# PDF Text Mining using PDFMiner

## Installation

`pip install pdfminer.six`

## How to Use
Below is an edited code example from [Tim Arnold's blog on *Manipulating PDFs with Python*]( https://www.binpress.com/tutorial/manipulating-pdfs-with-python/167). It has been modified to be compatible with Python 3.X. Most of it is boilerplate stuff that does not need to change.
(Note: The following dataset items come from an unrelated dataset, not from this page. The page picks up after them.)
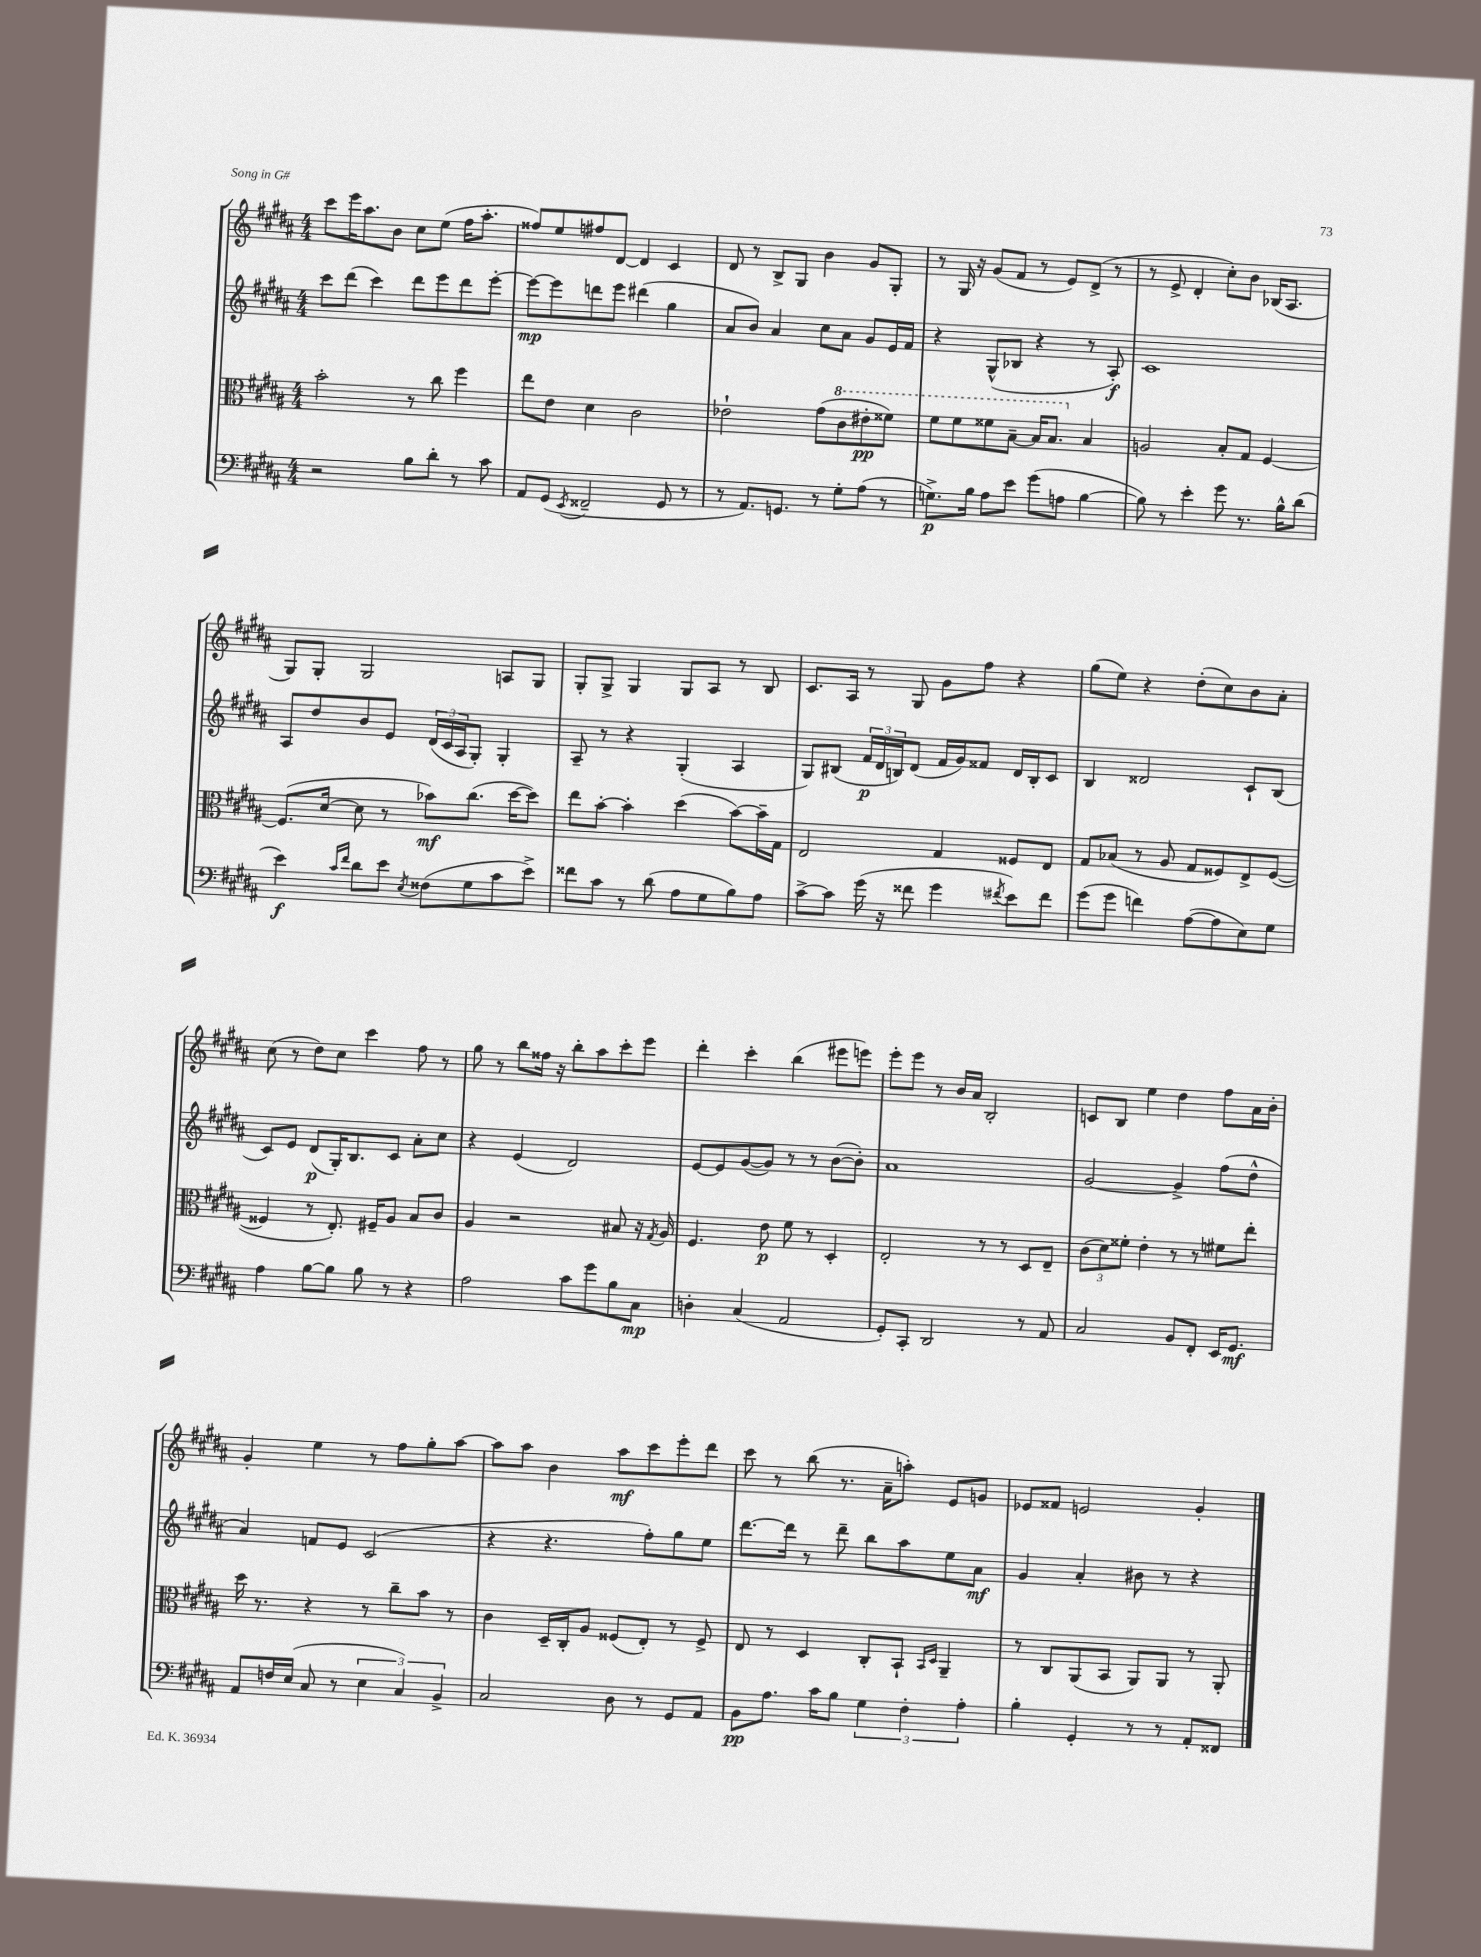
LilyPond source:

<<
\new StaffGroup <<
\new Staff = "s0" {
    \clef treble \key b \major \numericTimeSignature \time 4/4
    cis'''8 e'''16 ais''8. b'8 cis''8 e''8( fis''16 ais''8.-. |
    fisis''8) e''8 fis''8 dis'8~ dis'4 cis'4 |
    dis'8 r8 b8-> gis8 b'4 gis'8 gis8-. |
    r8 gis16 r16 gis'8( fis'8 r8 e'8) dis'8->( r8 |
    r8 e'8-> dis'4-. cis''8-.) b'8 bes16( ais8. |
    gis8) gis8-. gis2 a8 gis8 |
    gis8-. gis8-> gis4 gis8 ais8 r8 b8 |
    cis'8. ais16 r8 gis8 gis'8 fis''8 r4 |
    gis''8( e''8) r4 dis''8-.( cis''8) b'8 ais'8-. |
    cis''8( r8 dis''8) cis''8 cis'''4 fis''8 r8 |
    gis''8 r8 b''8 fisis''16 r16 b''8-. ais''8 cis'''8-. e'''8 |
    dis'''4-. cis'''4-. b''4( eis'''8 e'''8) |
    e'''8-. e'''8 r8 b'16 ais'16 b2-. |
    c'8 b8 e''4 dis''4 fis''8 ais'16 b'16-. |
    gis'4-. e''4 r8 fis''8 gis''8-. ais''8~ |
    ais''8 ais''8 b'4 ais''8\mf cis'''8 e'''8-. dis'''8 |
    cis'''8 r8 b''8( r8. ais'16-- a''8-.) e'8 g'8 |
    ees'8 fisis'8 e'2 gis'4-. \bar "|." |
}
\new Staff = "s1" {
    \clef treble \key b \major \numericTimeSignature \time 4/4
    cis'''8 dis'''8( cis'''4) dis'''8 e'''8 dis'''8 e'''8~-. |
    e'''8~\mp e'''8 d'''8 e'''8 dis'''4( gis''4 |
    ais'8 b'8) ais'4 cis''8 ais'8 gis'8 e'16 fis'16 |
    r4 gis8-^( bes8 r4 r8 ais8-.\f) |
    cis'1 |
    ais8 dis''8 b'8 e'8 \tuplet 3/2 { dis'16( cis'16 ais16 } gis8-.) gis4-. |
    ais8-- r8 r4 gis4-.( ais4 |
    gis8) bis8( \tuplet 3/2 { fis'16\p dis'16 b16) } dis'8( fis'16 gis'16) fisis'8 dis'16 b16-. cis'8 |
    b4 disis'2 cis'8-! b8( |
    cis'8) e'8 dis'8\p( gis16-.) b8. cis'8 ais'8-. cis''8 |
    r4 e'4( dis'2) |
    e'8~ e'8 gis'8~( gis'8) r8 r8 b'8~( b'8-.) |
    ais'1 |
    gis'2~ gis'4-> fis''8( dis''8-^ |
    ais'4) f'8 e'8 cis'2( |
    r4 r4. fis''8-.) gis''8 e''8 |
    dis'''8.~ dis'''16 r8 dis'''8-- b''8 ais''8 e''8 ais'8\mf |
    gis'4 ais'4-. bis'8 r8 r4 \bar "|." |
}
\new Staff = "s2" {
    \clef alto \key b \major \numericTimeSignature \time 4/4
    b'2-. r8 cis''8 fis''4 |
    e''8 e'8 dis'4 cis'2 |
    ees'2-! gis'8( \ottava #1 cis''8 eis''8-.\pp fisis''8) |
    fis''8 fis''8 fisis''8 b'8~-- b'16 b'8. \ottava #0 b4 |
    a2 b8-. gis8 fis4~ |
    fis8.( dis'16~ dis'8 r8 bes'8\mf) cis''8.( dis''16~ dis''8) |
    e''8 b'8~-. b'4-. dis''4( b'8~) b'16-- gis16 |
    e2 gis4 fisis8 e8 |
    gis8 bes8( r8 ais8 gis8 fisis8) e8-> fisis8~( |
    fisis4 r8 e8.-.) fis16-- ais8 b8 cis'8 |
    ais4 r2 bis8 r16 \acciaccatura { gis8 } ais16 |
    fis4. e'8\p fis'8 r8 dis4-. |
    e2-. r8 r8 dis8 e8-- |
    \tuplet 3/2 { cis'8( dis'8) fisis'8-. } e'4-. r8 r8 fis'8 e''8-. |
    dis''16 r8. r4 r8 cis''8-- b'8 r8 |
    cis'4 dis16-- cis16-. ais8 fisis8( e8-.) r8 fisis8-> |
    e8 r8 dis4 cis8-. b,8-! \grace { b,16 dis16 } ais,4-- |
    r8 cis8 ais,8( b,8 ais,8) ais,8 r8 ais,8-. \bar "|." |
}
\new Staff = "s3" {
    \clef bass \key b \major \numericTimeSignature \time 4/4
    r2 b8 dis'8-. r8 cis'8 |
    ais,8 gis,8( \acciaccatura { e,8 } fisis,2-- gis,8 r8 |
    r8 ais,8.) g,8. r8 gis8-. ais8( r8 |
    g8.->\p) b16 ais8 e'8 gis'8( a8 b4~ |
    b8) r8 e'4-. gis'8 r8. b16-^ dis'8( |
    e'4\f) \grace { cis'16 fis'16 } dis'8 e'8 \acciaccatura { e8 } fisis8( gis8 cis'8 e'8->) |
    fisis'8 cis'8 r8 dis'8( ais8 gis8 b8) ais8 |
    cis'8~-> cis'8 gis'16( r16 fisis'8 gis'4 \acciaccatura { fis'8 } e'8) fis'8 |
    gis'8( gis'8 f'4) ais8~( ais8 e8) gis8 |
    ais4 b8~ b8 b8 r8 r4 |
    ais2 cis'8 gis'8 b8 cis8\mp |
    d4-. cis4( ais,2 |
    gis,8-.) cis,8-. dis,2 r8 ais,8 |
    cis2 b,8 fis,8-. e,16 gis,8.\mf |
    ais,8 f16 e16( cis8 r8 \tuplet 3/2 { e4 cis4) b,4-> } |
    cis2 dis8 r8 gis,8 ais,8 |
    b,8\pp ais8. cis'16 b8 \tuplet 3/2 { gis4 fis4-. ais4-. } |
    b4-. gis,4-. r8 r8 ais,8-. fisis,8 \bar "|." |
}
>>
>>
\layout { \context { \Score \remove "Bar_number_engraver" } }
The only change that needs to be done is the filename and the  page(s) of interest. 

In [1]:
from io import StringIO
from pdfminer.pdfinterp import PDFResourceManager, PDFPageInterpreter
from pdfminer.converter import TextConverter
from pdfminer.layout import LAParams
from pdfminer.pdfpage import PDFPage  

Identify file and page of interest

In [2]:
filename = 'MDOT_fastfacts02-2011_345554_7.pdf'
pagenums = [3] # empty list does all pages

Create instances of classes necessary to read pdf

In [3]:
output = StringIO()
manager = PDFResourceManager()
converter = TextConverter(manager, output, laparams=LAParams())
interpreter = PDFPageInterpreter(manager, converter)

Open the pdf and read & process page(s) of interest

In [4]:
with open(filename, 'rb') as fin:
    for page in PDFPage.get_pages(fin, pagenums):
        interpreter.process_page(page)

Get output string

In [5]:
text = output.getvalue()
converter.close()
output.close()

Let's look at the output text string

In [6]:
text

'Fast Facts\n\n201 7\n\nCARPOOL LOTS\n\n2015 MICHIGAN \nSTATE REVENUE PACKAGE\n\nn There are 261 carpool parking lots located across \n\nthe state, 23 of which are public-private partnerships. \nIncluded in the public-private partnerships are 17 \nlocations that MDOT has partnered with Meijer Corp. \nto provide carpool parking spaces in Meijer parking lots \nlocated near the highway.\n\nn MDOT continues its efforts to provide bike racks at \n\ncarpool lots, and to attract transit service to lots  \nwhere appropriate.\n\nCOST OF ROAD CONSTRUCTION \n\nRoadway construction costs are typically based on standard  \ndesign characteristics, materials, and the type of work performed. \nGeneral estimates are provided for the average cost per lane mile \nof major work by roadway type, and material costs. \n\nAverage Cost Per Lane Mile by  \nMajor Work Type for Various Networks  \n(2016 figures; in millions) \n\nWork Type \n\nReconstruction Rehabilitation Average R&R\n\n \n \n\nCombined \nStatewi

Pretty Print Text

In [7]:
from pprint import pprint as prettyprint
prettyprint(text)

('Fast Facts\n'
 '\n'
 '201 7\n'
 '\n'
 'CARPOOL LOTS\n'
 '\n'
 '2015 MICHIGAN \n'
 'STATE REVENUE PACKAGE\n'
 '\n'
 'n There are 261 carpool parking lots located across \n'
 '\n'
 'the state, 23 of which are public-private partnerships. \n'
 'Included in the public-private partnerships are 17 \n'
 'locations that MDOT has partnered with Meijer Corp. \n'
 'to provide carpool parking spaces in Meijer parking lots \n'
 'located near the highway.\n'
 '\n'
 'n MDOT continues its efforts to provide bike racks at \n'
 '\n'
 'carpool lots, and to attract transit service to lots  \n'
 'where appropriate.\n'
 '\n'
 'COST OF ROAD CONSTRUCTION \n'
 '\n'
 'Roadway construction costs are typically based on standard  \n'
 'design characteristics, materials, and the type of work performed. \n'
 'General estimates are provided for the average cost per lane mile \n'
 'of major work by roadway type, and material costs. \n'
 '\n'
 'Average Cost Per Lane Mile by  \n'
 'Major Work Type for Various Networks

Write out text to file

In [8]:
savefile = filename.replace('pdf','txt')
with open(savefile,'w') as fout:
    fout.write(text)

# Conclusion

Trying to reconstruct tables from pdf text mining tools looks like a formatting nightmare in the same realm as copy and paste.